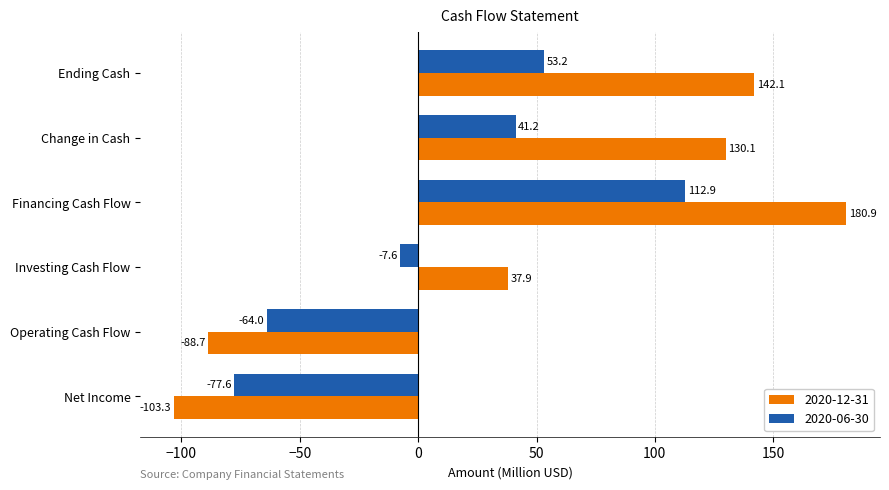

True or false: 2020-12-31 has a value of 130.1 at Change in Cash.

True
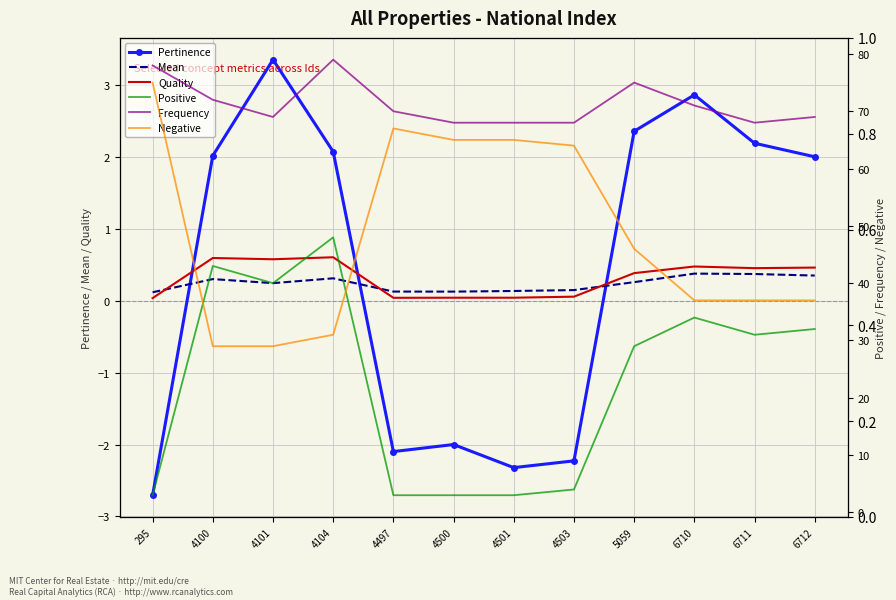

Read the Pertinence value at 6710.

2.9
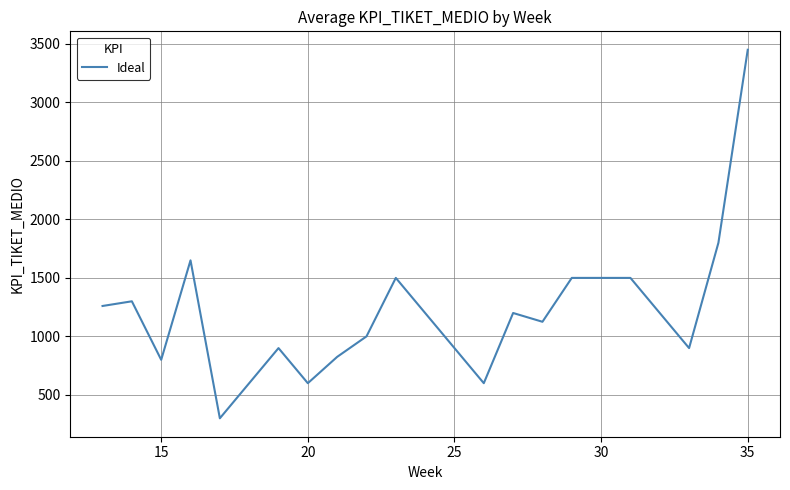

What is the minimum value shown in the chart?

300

•••

§ **What you have to do**
Quote the items verbatim, beginning at the line that contains "Read the Pertinence value at 6710." and continuing through the last line of the items, and leave the pictures out of your reply.

§ **Written reply**
Read the Pertinence value at 6710.

2.9

What is the minimum value shown in the chart?

300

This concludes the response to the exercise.